Fiscal Monitor for April – November 2018

The federal government posted a deficit of $2.2 billion in November 2018, compared to a deficit of $2.9 billion in October 2017.  Budgetary revenues increased 10.5%, reflecting strong increases in personal and corporate income tax revenues, GST revenues, customs import duties, and other revenues. The year-over-year changes in personal and corporate income taxes primarily reflected timing factors.  Program expenses advanced 7.9%, primarily due to a 13.5% increase in direct program expenses, largely the result of a 33.5% increase in other transfer payments due to increases in transfers for disaster assistance. Public debt charges declined 8.3%, primarily due to lower inflation adjustments.

.For the first eight months of fiscal year 2018-19, the federal government posted a deficit of $2.2 million compared to a deficit of $9.5 billion in the same eight months of 2017-18. Budgetary revenues were up $16.7 billion, or 8.6%, program expenses increased by $8.0 billion, or 4.2%, while public debt charges were up $1.4 billion, or 9.8%, from year earlier levels.
Within budgetary revenues, personal income tax revenues were up $5.7 billion or 6.0%, corporate income tax revenues increased by $4.6 billion or 17.2%, non-resident taxes were up $1.1 billion or 21.9%, goods and services tax revenues advanced $2.0 billion or 7.6%, customs import duties increased $1.0 billion or 27.5% while other revenue increased by $1.7 billion or 8.9%. The year-to-date results for all these major components are considerably stronger than those forecast in the Fall 2018 Update.  The increase in total budgetary revenue to date is $16.7 billion whereas the Fall Update estimated an increase of only $15.3 billion for the year as a whole. The fiscal cost of initiatives proposed in the 2018 Budget and Fall 2018 Update are not expected to a have a significant impact on the 2018-19 results. As a result, it is expected that budgetary revenues will be revised upwards in the 2019 Budget (if there is one). 

Within grogram expenses, major transfers to persons were up 1.9% or $1.2 billion.  Elderly benefits increased 5.2% or $1.7 billion, reflecting in an increase in the eligible population and higher average benefits which are indexed to inflation.  Children’s benefits increased by 2.3% or $364 million, primarily due to an increase in the eligible population.  Partially offsetting these increases was a decline in employment insurance benefits (down 7.4% or $929 million) reflecting a decline in the number of unemployed. In the Fall 2018 Update, employment insurance benefits were projected to increase by 2.0% or $386 million.
Major transfers to provinces and territories were up 3.7% or $1.8 billion. The increases in the components largely reflect the increases as set out in their applicable legislation, with difference attributable to timing factors.

Direct program expenses, which includes other subsidies and transfers and the operating costs of government, increased by 6.2% or $5.0 billion.  Other transfers were up 13.8% or $3.1 billion.  This is significantly greater than that forecast in the Fall 2018 Update of 1.8% or $862 million.
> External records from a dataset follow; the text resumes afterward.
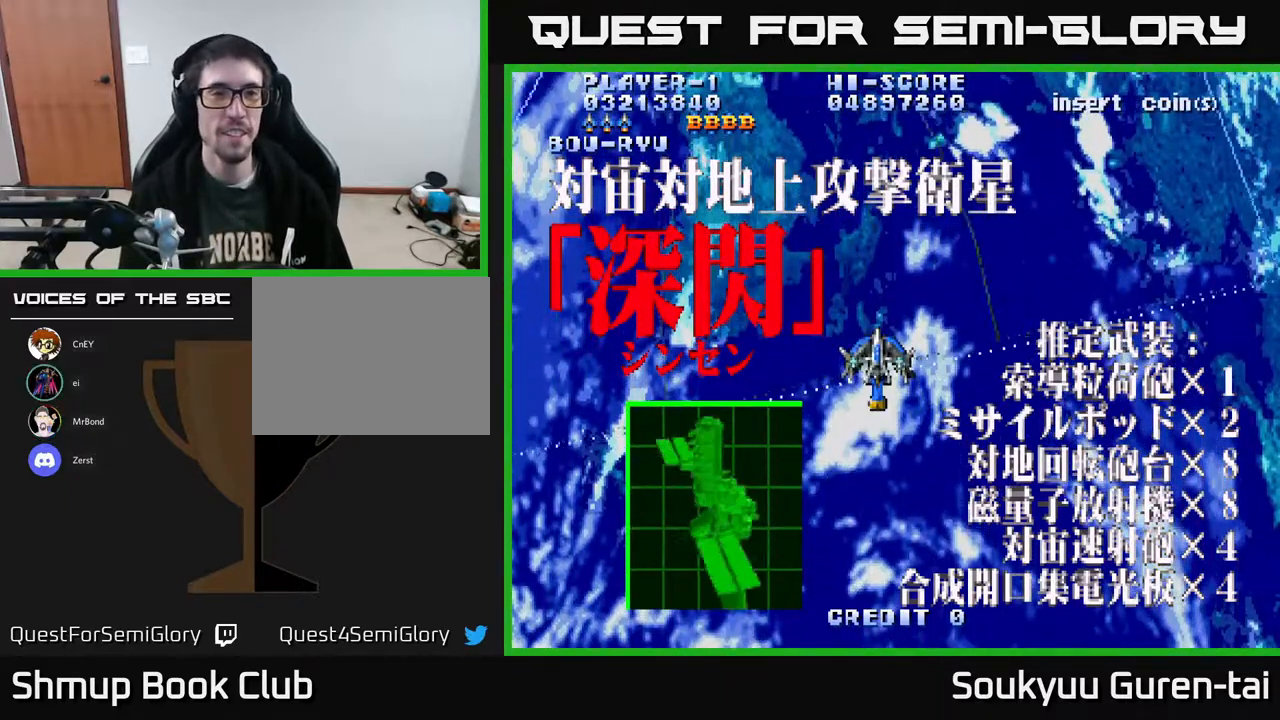
{"buttons": ["A"], "right_stick": "center", "events": []}
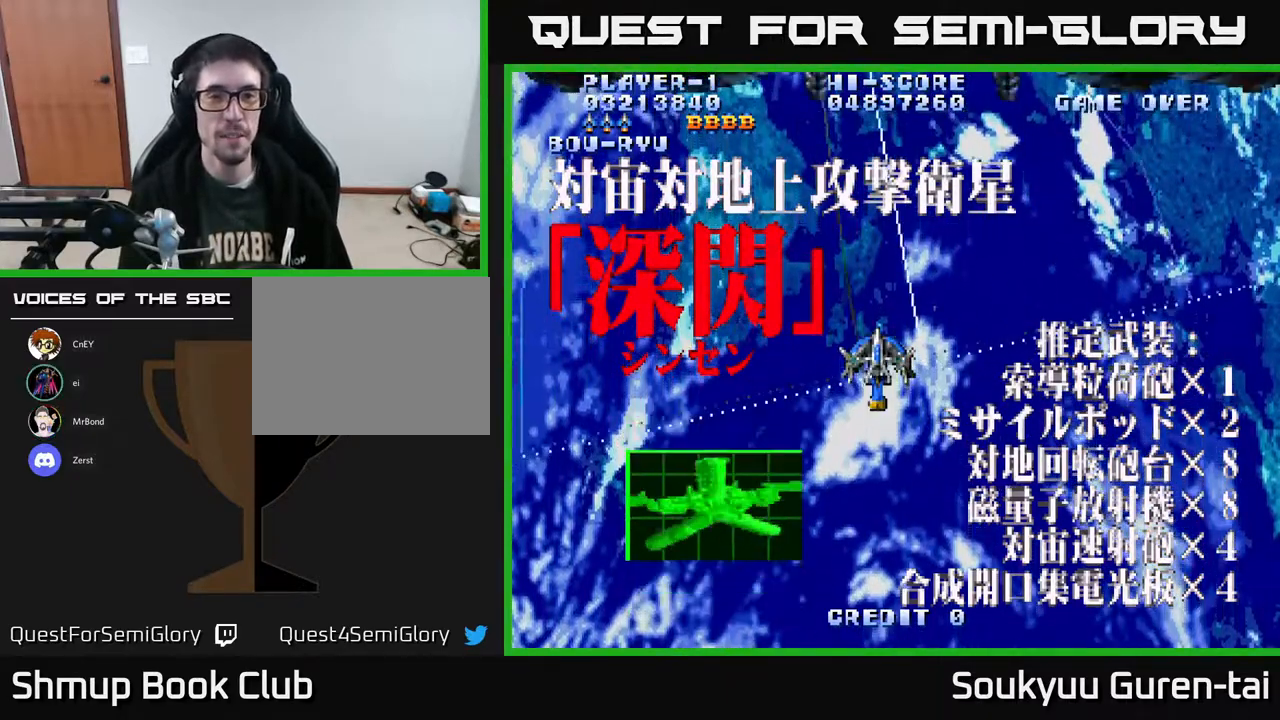
{"buttons": ["A", "DPAD_UP"], "right_stick": "center", "events": [[200, "DPAD_DOWN", "down"], [333, "DPAD_DOWN", "up"], [383, "DPAD_UP", "down"]]}
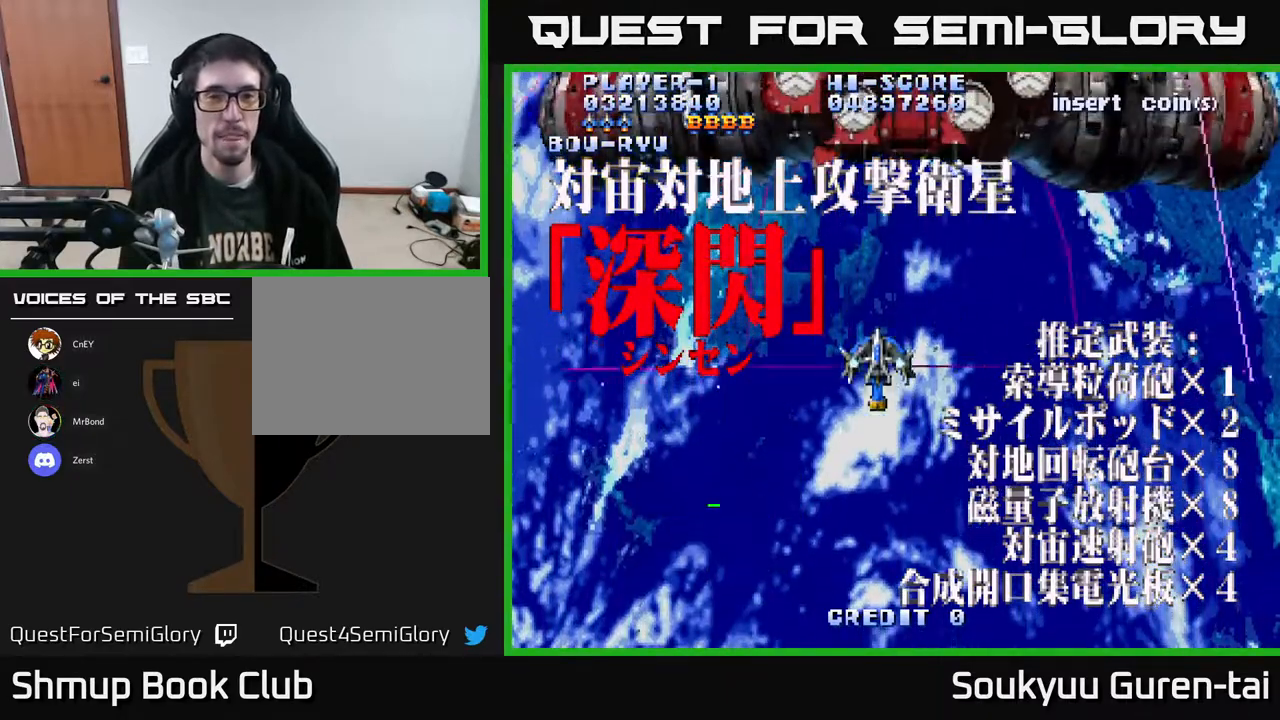
{"buttons": ["DPAD_LEFT"], "right_stick": "center", "events": [[167, "DPAD_UP", "up"], [233, "DPAD_DOWN", "down"], [317, "DPAD_LEFT", "down"], [350, "DPAD_DOWN", "up"], [433, "A", "up"]]}
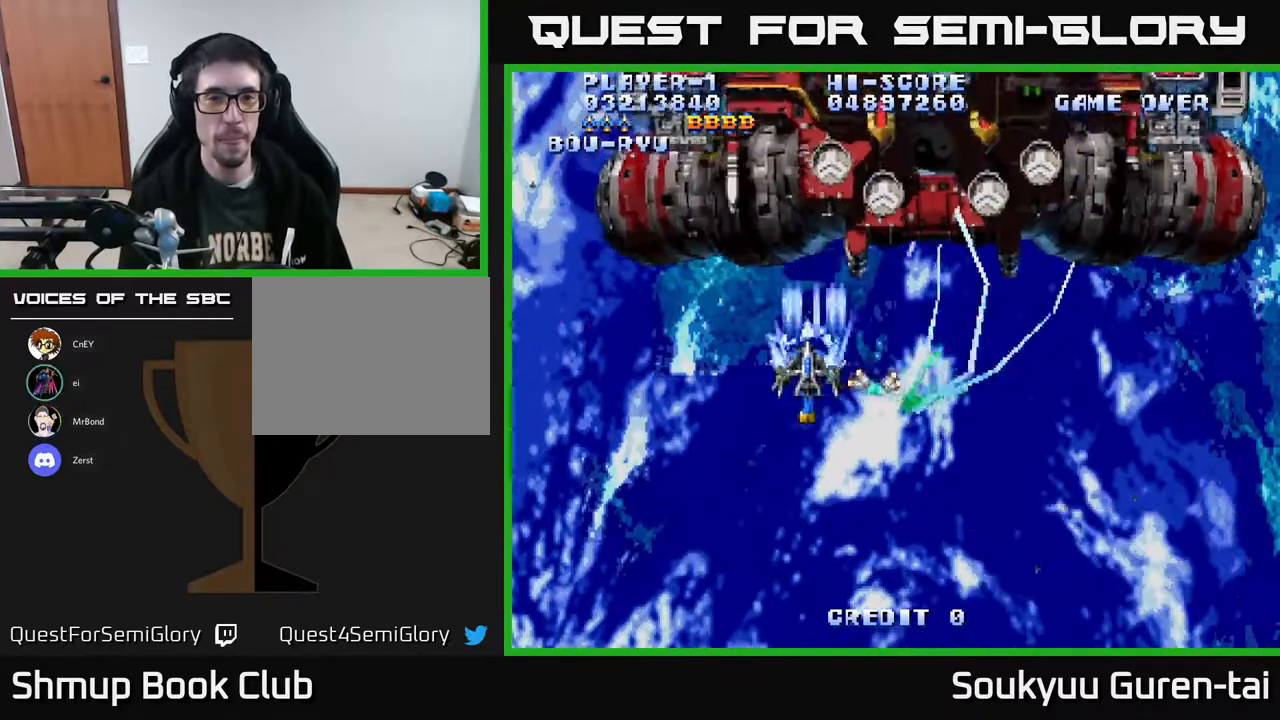
{"buttons": ["DPAD_LEFT"], "right_stick": "center", "events": [[17, "A", "down"], [67, "A", "up"]]}
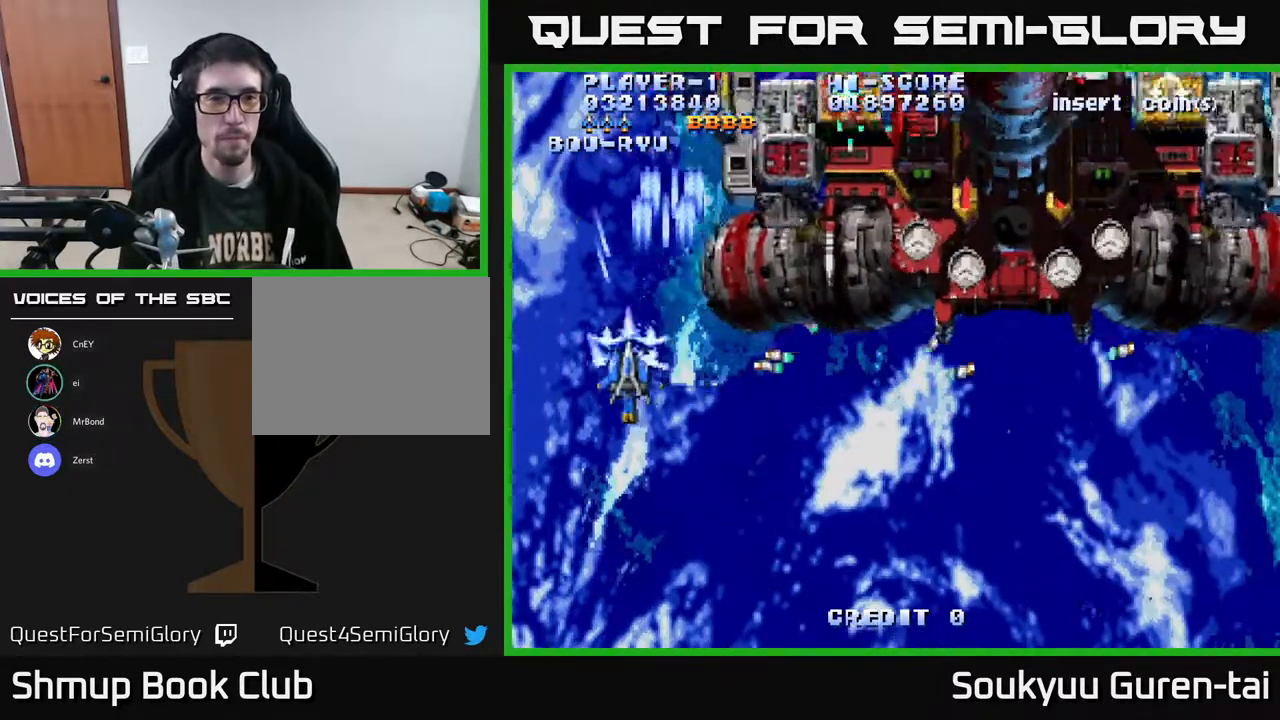
{"buttons": ["A", "DPAD_DOWN", "DPAD_RIGHT"], "right_stick": "center"}
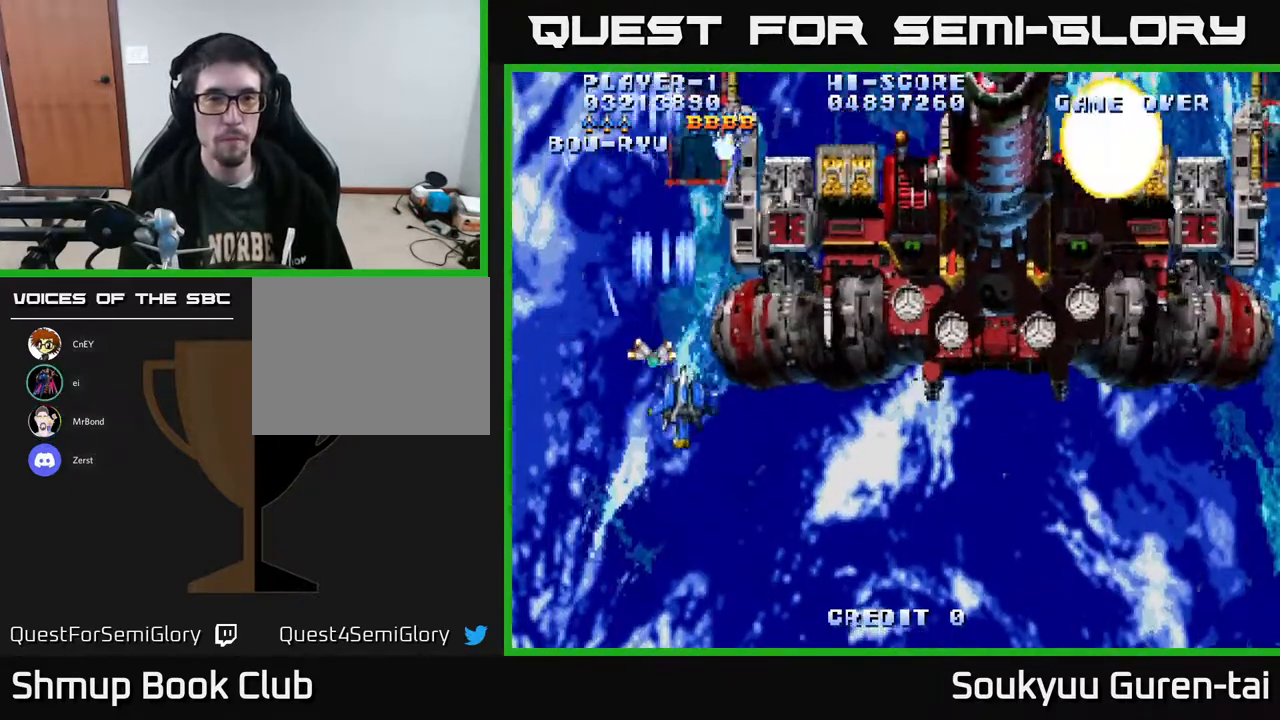
{"buttons": ["DPAD_UP"], "right_stick": "center", "events": [[17, "A", "up"], [67, "A", "down"], [200, "A", "up"], [267, "A", "down"], [333, "DPAD_DOWN", "up"], [350, "A", "up"], [400, "DPAD_RIGHT", "up"], [400, "DPAD_UP", "down"], [417, "A", "down"], [500, "A", "up"]]}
Part of this large difference is due to extraordinary large accrual adjustments made in the end-of year adjustment period in 2017-18, whereas no such adjustments are currently expected in 2018-19. This component could also be affected by the timing of infrastructure payments. Other direct program expenses (the operating costs of government) increased by 3.3% or $1.9 billion, primarily reflecting higher personnel expenses, dampened by a decline in other subsidies and expenses.  The Fall 2018 Update forecast an increase of only 1.1%, or $1.1 billion for this component. However, the final results for 2017-18 included several large year end accrual adjustments. A significantly smaller adjustment is expected this year.
The increase in public debt charges reflected higher Consumer Price Index adjustments on Real Return Bonds and higher annual average effective interest rates on the stock of Treasury Bills. The year-over-year increase to date is somewhat higher than expected for the year as a whole. 

On balance, given the current results to date, we would expect a somewhat better outcome for the budgetary balance than projected in the Fall 2018 Update.  The Fall 2018 Update  includes a Contingency Reserve of $3.0 billion, which we believe will not be needed.  We feel that the Contingency Reserve should only be used to offset the impact of adverse economic development in the fiscal forecast and/or errors in translating the economic forecast into the fiscal forecast.  It should not be used fund new policy initiatives. In addition, current results for budgetary revenues suggest that upward revisions are warranted.  Program expenses appear to be largely on track, but this will largely depend on the impact of year-end accruals. Public debt charges could be somewhat understated.